I've included the code I used before below, but it isn't really a recursive function and only seems to work for 6-8-digit values. It's very messy, and I'd be fine with scrapping it entirely:
# Function prints all the possible 6-number combinations for a group of numbers
def lotto(constantnumbers, variablenumbers):
# Base case: No more constant variables, or only 6 numbers to begin with
if len(constantnumbers) == 0 or len(variablenumbers) == 0:
if len(constantnumbers) == 0:
print(" ".join(variablenumbers[1:7]))
else:
print(" ".join(constantnumbers[0:6]))
i = 6 - len(constantnumbers)
outvars = variablenumbers[1:i + 1]
if len(variablenumbers) > len(outvars) + 1:
print(" ".join(constantnumbers + outvars))
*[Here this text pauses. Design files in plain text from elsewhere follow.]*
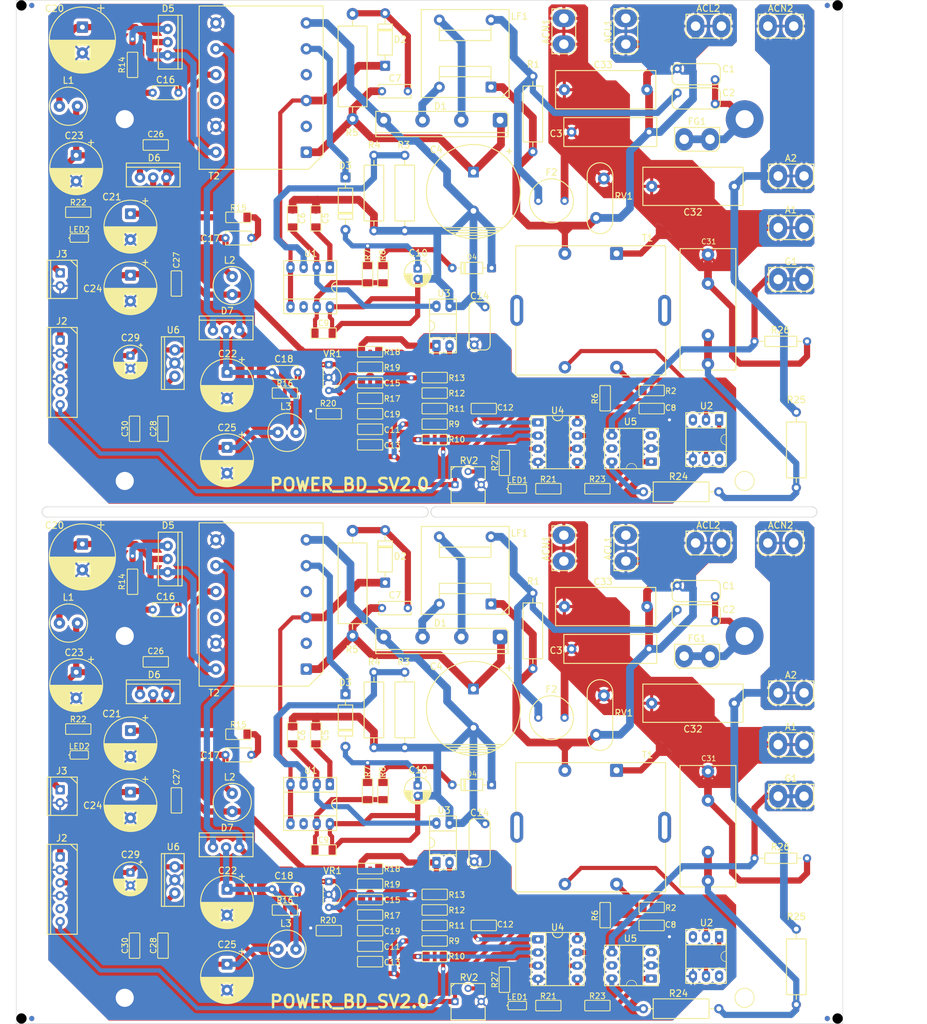
<source format=kicad_pcb>
(kicad_pcb
	(version 20241229)
	(generator "pcbnew")
	(generator_version "9.0")
	(general
		(thickness 1.6)
		(legacy_teardrops no)
	)
	(paper "A4")
	(layers
		(0 "F.Cu" signal)
		(2 "B.Cu" signal)
		(9 "F.Adhes" user "F.Adhesive")
		(11 "B.Adhes" user "B.Adhesive")
		(13 "F.Paste" user)
		(15 "B.Paste" user)
		(5 "F.SilkS" user "F.Silkscreen")
		(7 "B.SilkS" user "B.Silkscreen")
		(1 "F.Mask" user)
		(3 "B.Mask" user)
		(17 "Dwgs.User" user "User.Drawings")
		(19 "Cmts.User" user "User.Comments")
		(21 "Eco1.User" user "User.Eco1")
		(23 "Eco2.User" user "User.Eco2")
		(25 "Edge.Cuts" user)
		(27 "Margin" user)
		(31 "F.CrtYd" user "F.Courtyard")
		(29 "B.CrtYd" user "B.Courtyard")
		(35 "F.Fab" user)
		(33 "B.Fab" user)
		(39 "User.1" user)
		(41 "User.2" user)
		(43 "User.3" user)
		(45 "User.4" user)
	)
	(setup
		(stackup
			(layer "F.SilkS"
				(type "Top Silk Screen")
			)
			(layer "F.Paste"
				(type "Top Solder Paste")
			)
			(layer "F.Mask"
				(type "Top Solder Mask")
				(thickness 0.01)
			)
			(layer "F.Cu"
				(type "copper")
				(thickness 0.035)
			)
			(layer "dielectric 1"
				(type "core")
				(thickness 1.51)
				(material "FR4")
				(epsilon_r 4.5)
				(loss_tangent 0.02)
			)
			(layer "B.Cu"
				(type "copper")
				(thickness 0.035)
			)
			(layer "B.Mask"
				(type "Bottom Solder Mask")
				(thickness 0.01)
			)
			(layer "B.Paste"
				(type "Bottom Solder Paste")
			)
			(layer "B.SilkS"
				(type "Bottom Silk Screen")
			)
			(copper_finish "None")
			(dielectric_constraints no)
		)
		(pad_to_mask_clearance 0)
		(allow_soldermask_bridges_in_footprints no)
		(tenting front back)
		(aux_axis_origin 68.5 20)
		(grid_origin 68.5 20)
		(pcbplotparams
			(layerselection 0x00000000_00000000_55555555_5755f5ff)
			(plot_on_all_layers_selection 0x00000000_00000000_00000000_00000000)
			(disableapertmacros no)
			(usegerberextensions no)
			(usegerberattributes yes)
			(usegerberadvancedattributes yes)
			(creategerberjobfile yes)
			(dashed_line_dash_ratio 12.000000)
			(dashed_line_gap_ratio 3.000000)
			(svgprecision 4)
			(plotframeref no)
			(mode 1)
			(useauxorigin no)
			(hpglpennumber 1)
			(hpglpenspeed 20)
			(hpglpendiameter 15.000000)
			(pdf_front_fp_property_popups yes)
			(pdf_back_fp_property_popups yes)
			(pdf_metadata yes)
			(pdf_single_document no)
			(dxfpolygonmode yes)
			(dxfimperialunits yes)
			(dxfusepcbnewfont yes)
			(psnegative no)
			(psa4output no)
			(plot_black_and_white yes)
			(sketchpadsonfab no)
			(plotpadnumbers no)
			(hidednponfab no)
			(sketchdnponfab yes)
			(crossoutdnponfab yes)
			(subtractmaskfromsilk no)
			(outputformat 1)
			(mirror no)
			(drillshape 1)
			(scaleselection 1)
			(outputdirectory "")
		)
	)
	(net 0 "")
	(net 1 "Board_0-+12V")
	(net 2 "Board_0-+24V")
	(net 3 "Board_0-+5V")
	(net 4 "Board_0-+8V")
	(net 5 "Board_0-/L01")
	(net 6 "Board_0-/N01")
	(net 7 "Board_0-/PWM_PW")
	(net 8 "Board_0-/ZVC")
	(net 9 "Board_0-Earth")
	(net 10 "Board_0-GND")
	(net 11 "Board_0-GNDPWR")
	(net 12 "Board_0-Net-(A2-Pin_1)")
	(net 13 "Board_0-Net-(C15-Pad1)")
	(net 14 "Board_0-Net-(C15-Pad2)")
	(net 15 "Board_0-Net-(C16-Pad1)")
	(net 16 "Board_0-Net-(C17-Pad1)")
	(net 17 "Board_0-Net-(C18-Pad1)")
	(net 18 "Board_0-Net-(C19-Pad2)")
	(net 19 "Board_0-Net-(C2-Pad2)")
	(net 20 "Board_0-Net-(C31-Pad1)")
	(net 21 "Board_0-Net-(D1-+)")
	(net 22 "Board_0-Net-(D1-Pad2)")
	(net 23 "Board_0-Net-(D1-Pad3)")
	(net 24 "Board_0-Net-(D2-A)")
	(net 25 "Board_0-Net-(D2-K)")
	(net 26 "Board_0-Net-(D3-A)")
	(net 27 "Board_0-Net-(D3-K)")
	(net 28 "Board_0-Net-(D4-K)")
	(net 29 "Board_0-Net-(D5-K)")
	(net 30 "Board_0-Net-(D6-K)")
	(net 31 "Board_0-Net-(D7-K)")
	(net 32 "Board_0-Net-(G1-Pin_1)")
	(net 33 "Board_0-Net-(LED1-A)")
	(net 34 "Board_0-Net-(LED2-A)")
	(net 35 "Board_0-Net-(R12-Pad1)")
	(net 36 "Board_0-Net-(R18-Pad1)")
	(net 37 "Board_0-Net-(R2-Pad2)")
	(net 38 "Board_0-Net-(R23-Pad2)")
	(net 39 "Board_0-Net-(R24-Pad1)")
	(net 40 "Board_0-Net-(R27-Pad1)")
	(net 41 "Board_0-Net-(T1-SA)")
	(net 42 "Board_0-Net-(T1-SB)")
	(net 43 "Board_0-Net-(T2-N1)")
	(net 44 "Board_0-Net-(T2-N2)")
	(net 45 "Board_0-Net-(T2-N3)")
	(net 46 "Board_0-Net-(U1-BA)")
	(net 47 "Board_0-Net-(U1-CS)")
	(net 48 "Board_0-Net-(U1-FB)")
	(net 49 "Board_0-Net-(U1-VCC)")
	(net 50 "Board_0-Net-(U4-(PCINT3{slash}XTAL1{slash}CLKI{slash}OC1B*{slash}ADC3)_PB3)")
	(net 51 "Board_0-Net-(U4-(PCINT4{slash}XTAL2{slash}CLKO{slash}OC1B{slash}ADC2)_PB4)")
	(net 52 "Board_0-Net-(U4-(PCINT5{slash}RESET*{slash}ADC0{slash}dW)_PB5)")
	(net 53 "Board_0-Net-(U4-PB0_(MOSI{slash}DI{slash}SDA{slash}AIN0{slash}OC0A{slash}OC1A{slash}AREF{slash}PCINT0))")
	(net 54 "Board_0-Net-(U4-PB1_(MISO{slash}DO{slash}AIN1{slash}OC0B{slash}OC1A*{slash}PCINT1))")
	(net 55 "Board_0-unconnected-(J2-Pad5)")
	(net 56 "Board_0-unconnected-(T1-Pad5)")
	(net 57 "Board_0-unconnected-(T1-Pad6)")
	(net 58 "Board_0-unconnected-(T2-NC1-Pad4)")
	(net 59 "Board_0-unconnected-(T2-NC2-Pad10)")
	(net 60 "Board_0-unconnected-(T2-P1-Pad2)")
	(net 61 "Board_0-unconnected-(U1-N.C-Pad6)")
	(net 62 "Board_0-unconnected-(U2-Pad3)")
	(net 63 "Board_0-unconnected-(U2-Pad6)")
	(net 64 "Board_0-unconnected-(U5-Pad3)")
	(net 65 "Board_0-unconnected-(U5-Pad5)")
	(net 66 "Board_1-+12V")
	(net 67 "Board_1-+24V")
	(net 68 "Board_1-+5V")
	(net 69 "Board_1-+8V")
	(net 70 "Board_1-/L01")
	(net 71 "Board_1-/N01")
	(net 72 "Board_1-/PWM_PW")
	(net 73 "Board_1-/ZVC")
	(net 74 "Board_1-Earth")
	(net 75 "Board_1-GND")
	(net 76 "Board_1-GNDPWR")
	(net 77 "Board_1-Net-(A2-Pin_1)")
	(net 78 "Board_1-Net-(C15-Pad1)")
	(net 79 "Board_1-Net-(C15-Pad2)")
	(net 80 "Board_1-Net-(C16-Pad1)")
	(net 81 "Board_1-Net-(C17-Pad1)")
	(net 82 "Board_1-Net-(C18-Pad1)")
	(net 83 "Board_1-Net-(C19-Pad2)")
	(net 84 "Board_1-Net-(C2-Pad2)")
	(net 85 "Board_1-Net-(C31-Pad1)")
	(net 86 "Board_1-Net-(D1-+)")
	(net 87 "Board_1-Net-(D1-Pad2)")
	(net 88 "Board_1-Net-(D1-Pad3)")
	(net 89 "Board_1-Net-(D2-A)")
	(net 90 "Board_1-Net-(D2-K)")
	(net 91 "Board_1-Net-(D3-A)")
	(net 92 "Board_1-Net-(D3-K)")
	(net 93 "Board_1-Net-(D4-K)")
	(net 94 "Board_1-Net-(D5-K)")
	(net 95 "Board_1-Net-(D6-K)")
	(net 96 "Board_1-Net-(D7-K)")
	(net 97 "Board_1-Net-(G1-Pin_1)")
	(net 98 "Board_1-Net-(LED1-A)")
	(net 99 "Board_1-Net-(LED2-A)")
	(net 100 "Board_1-Net-(R12-Pad1)")
	(net 101 "Board_1-Net-(R18-Pad1)")
	(net 102 "Board_1-Net-(R2-Pad2)")
	(net 103 "Board_1-Net-(R23-Pad2)")
	(net 104 "Board_1-Net-(R24-Pad1)")
	(net 105 "Board_1-Net-(R27-Pad1)")
	(net 106 "Board_1-Net-(T1-SA)")
	(net 107 "Board_1-Net-(T1-SB)")
	(net 108 "Board_1-Net-(T2-N1)")
	(net 109 "Board_1-Net-(T2-N2)")
	(net 110 "Board_1-Net-(T2-N3)")
	(net 111 "Board_1-Net-(U1-BA)")
	(net 112 "Board_1-Net-(U1-CS)")
	(net 113 "Board_1-Net-(U1-FB)")
	(net 114 "Board_1-Net-(U1-VCC)")
	(net 115 "Board_1-Net-(U4-(PCINT3{slash}XTAL1{slash}CLKI{slash}OC1B*{slash}ADC3)_PB3)")
	(net 116 "Board_1-Net-(U4-(PCINT4{slash}XTAL2{slash}CLKO{slash}OC1B{slash}ADC2)_PB4)")
	(net 117 "Board_1-Net-(U4-(PCINT5{slash}RESET*{slash}ADC0{slash}dW)_PB5)")
	(net 118 "Board_1-Net-(U4-PB0_(MOSI{slash}DI{slash}SDA{slash}AIN0{slash}OC0A{slash}OC1A{slash}AREF{slash}PCINT0))")
	(net 119 "Board_1-Net-(U4-PB1_(MISO{slash}DO{slash}AIN1{slash}OC0B{slash}OC1A*{slash}PCINT1))")
	(net 120 "Board_1-unconnected-(J2-Pad5)")
	(net 121 "Board_1-unconnected-(T1-Pad5)")
	(net 122 "Board_1-unconnected-(T1-Pad6)")
	(net 123 "Board_1-unconnected-(T2-NC1-Pad4)")
	(net 124 "Board_1-unconnected-(T2-NC2-Pad10)")
	(net 125 "Board_1-unconnected-(T2-P1-Pad2)")
	(net 126 "Board_1-unconnected-(U1-N.C-Pad6)")
	(net 127 "Board_1-unconnected-(U2-Pad3)")
	(net 128 "Board_1-unconnected-(U2-Pad6)")
	(net 129 "Board_1-unconnected-(U5-Pad3)")
	(net 130 "Board_1-unconnected-(U5-Pad5)")
	(footprint "02_MyFoot_Connectors:TAP_250" (layer "F.Cu") (at 202.5 25))
	(footprint "04_MyFoot_Passive:C_Disc_D4.7mm_P5.00mm" (layer "F.Cu") (at 120.5 192 180))
	(footprint "01_MyFoot_ICs:DIP-6_W7.62mm" (layer "F.Cu") (at 187.6 106.736 180))
	(footprint "05_MyFoot_Others:SR525ABK" (layer "F.Cu") (at 172.1 158.8 180))
	(footprint "04_MyFoot_Passive:R_Axial_1W_P14.6mm" (layer "F.Cu") (at 143.7 57.3 90))
	(footprint "04_MyFoot_Passive:C_3216Metric" (layer "F.Cu") (at 91.4 202.9 90))
	(footprint "Fiducial" (layer "F.Cu") (at 71.5 21))
	(footprint "04_MyFoot_Passive:R_3216Metric" (layer "F.Cu") (at 137 97))
	(footprint "01_MyFoot_ICs:DIP-8_W7.62mm_Socket" (layer "F.Cu") (at 125.4 75.5 -90))
	(footprint "03_MyFoot_Active:LED_2012Metric" (layer "F.Cu") (at 80.7 66))
	(footprint "02_MyFoot_Connectors:SMW250_06P" (layer "F.Cu") (at 77 92 -90))
	(footprint "04_MyFoot_Passive:104K_275V" (layer "F.Cu") (at 183.5 145.5))
	(footprint "04_MyFoot_Passive:CP_Radial_D10.0mm_P5.00mm" (layer "F.Cu") (at 90.6 63.8 -90))
	(footprint "04_MyFoot_Passive:DS222M" (layer "F.Cu") (at 158.2 183 -90))
	(footprint "04_MyFoot_Passive:EER28_35_12P" (layer "F.Cu") (at 115.9 36.9 90))
	(footprint "04_MyFoot_Passive:R_Axial_2W_P20.32mm" (layer "F.Cu") (at 133.6 132.8 90))
	(footprint "04_MyFoot_Passive:R_3216Metric" (layer "F.Cu") (at 163 209.5 90))
	(footprint "01_MyFoot_ICs:TO220_P2.54mm" (layer "F.Cu") (at 99.2 190.2 90))
	(footprint "04_MyFoot_Passive:R_3216Metric" (layer "F.Cu") (at 136.5 73 -90))
	(footprint "06_MyFoot_Mechanical:MTHole_3.5mm" (layer "F.Cu") (at 209.5 213))
	(footprint "04_MyFoot_Passive:L_Radial_D7.5mm_P3.50mm" (layer "F.Cu") (at 78.6 140.5))
	(footprint "02_MyFoot_Connectors:SMW250_02P" (layer "F.Cu") (at 77 74 -90))
	(footprint "04_MyFoot_Passive:R_3216Metric" (layer "F.Cu") (at 80.5 161 180))
	(footprint "04_MyFoot_Passive:R_3216Metric" (layer "F.Cu") (at 91 32.5 -90))
	(footprint "03_MyFoot_Active:TO220AB_P2.55mm" (layer "F.Cu") (at 97.8 128.1 -90))
	(footprint "05_MyFoot_Others:SR525ABK" (layer "F.Cu") (at 172.1 58.8 180))
	(footprint "04_MyFoot_Passive:CP_Radial_D10.0mm_P5.00mm" (layer "F.Cu") (at 90.6 175.7 -90))
	(footprint "03_MyFoot_Active:TO220AB_P2.55mm" (layer "F.Cu") (at 95 154.3))
	(footprint "NPTH" (layer "F.Cu") (at 227.5 217))
	(footprint "04_MyFoot_Passive:TRIM_3362P"
		(layer "F.Cu")
		(uuid "23bfcb32-ace8-4dd5-9595-ce45e45368d2")
		(at 155.97 113.715)
		(property "Reference" "RV2"
			(at 0.17547 -4.64779 0)
			(unlocked yes)
			(layer "F.SilkS")
			(uuid "7800f2ff-f693-40b8-972b-d0c081170b41")
			(effects
				(font
					(size 1.27 1.27)
					(thickness 0.2)
					(bold yes)
				)
			)
		)
		(property "Value" "3362P103"
			(at 0.04 1.79 0)
			(unlocked yes)
			(layer "F.Fab")
			(uuid "d54b9aee-e159-4456-8f37-58f74206f646")
			(effects
				(font
					(size 1.002394 1.002394)
					(thickness 0.15)
				)
			)
		)
		(property "Datasheet" ""
			(at 0 0 0)
			(layer "F.Fab")
			(hide yes)
			(uuid "90c2d7e4-7715-49f3-9cb2-6325728a442a")
			(effects
				(font
					(size 1.27 1.27)
					(thickness 0.15)
				)
			)
		)
		(property "Description" ""
			(at 0 0 0)
			(layer "F.Fab")
			(hide yes)
			(uuid "df1372c5-5f03-4f55-9764-26a997b0d266")
			(effects
				(font
					(size 1.27 1.27)
					(thickness 0.15)
				)
			)
		)
		(path "/c01807d6-09cc-47c2-a56c-eb63b267731e")
		(attr through_hole)
		(fp_line
			(start -3.3 -3.47)
			(end 3.3 -3.47)
			(stroke
				(width 0.2)
				(type solid)
			)
			(layer "F.SilkS")
			(uuid "08e7d7e2-9c99-4af9-aeee-4b008416499a")
		)
		(fp_line
			(start -3.3 -2.8)
			(end -2.63 -3.47)
			(stroke
				(width 0.2)
				(type solid)
			)
			(layer "F.SilkS")
			(uuid "5d60bfd7-b6b7-4837-9e2c-903aa378141a")
		)
		(fp_line
			(start -3.3 -1)
			(end -3.3 -3.47)
			(stroke
				(width 0.2)
				(type solid)
			)
			(layer "F.SilkS")
			(uuid "c0a733b2-e093-47ab-b72a-ef0c6fcb9dbd")
		)
		(fp_line
			(start -3.3 3.52)
			(end -3.3 1)
			(stroke
				(width 0.2)
				(type solid)
			)
			(layer "F.SilkS")
			(uuid "db79f0a7-9a88-4051-8c57-9bcf2d43206a")
		)
		(fp_line
			(start 3.3 -3.47)
			(end 3.3 -1)
			(stroke
				(width 0.2)
				(type solid)
			)
			(layer "F.SilkS")
			(uuid "980ecbe9-93f5-48cd-b84a-d35746f2d660")
		)
		(fp_line
			(start 3.3 1)
			(end 3.3 3.52)
			(stroke
				(width 0.2)
				(type solid)
			)
			(la
... [2262406 chars truncated]
</source>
for index in range(len(outvars), 0, -1):
outvars[index - 1] = variablenumbers[index + 1]
print(" ".join(constantnumbers + outvars))
else:
i = 6 - len(constantnumbers)
outvars = variablenumbers[1:i + 1]
print(" ".join(constantnumbers + outvars))
if len(variablenumbers) > len(outvars) + 1:
for index in range(len(outvars), 0, -1):
outvars[index - 1] = variablenumbers[index + 1]
print(" ".join(constantnumbers + outvars))
#Reiterates the function until there are no more constant numbers
lotto(constantnumbers[0:-1], constantnumbers[-1:] + variablenumbers)
import itertools
for combo in itertools.combinations(range(1,10), 6):
print(" ".join(str(c) for c in combo))
which gives
1 2 3 4 5 6
1 2 3 4 5 7
1 2 3 4 5 8
...
3 4 6 7 8 9
3 5 6 7 8 9
4 5 6 7 8 9
Edit: ok, here is a recursive definition:
def combinations(basis, howmany):
for index in range(0, len(basis) - howmany + 1):
if howmany == 1:
yield [basis[index]]
else:
this, remainder = basis[index], basis[index+1:]
for rest in combinations(remainder, howmany - 1):
yield [this] + rest
Edit2:
Base case: A 1-item combination is any basis item.
Induction: An N-item combination is any basis item plus an (N-1)-item combination from the remaining basis.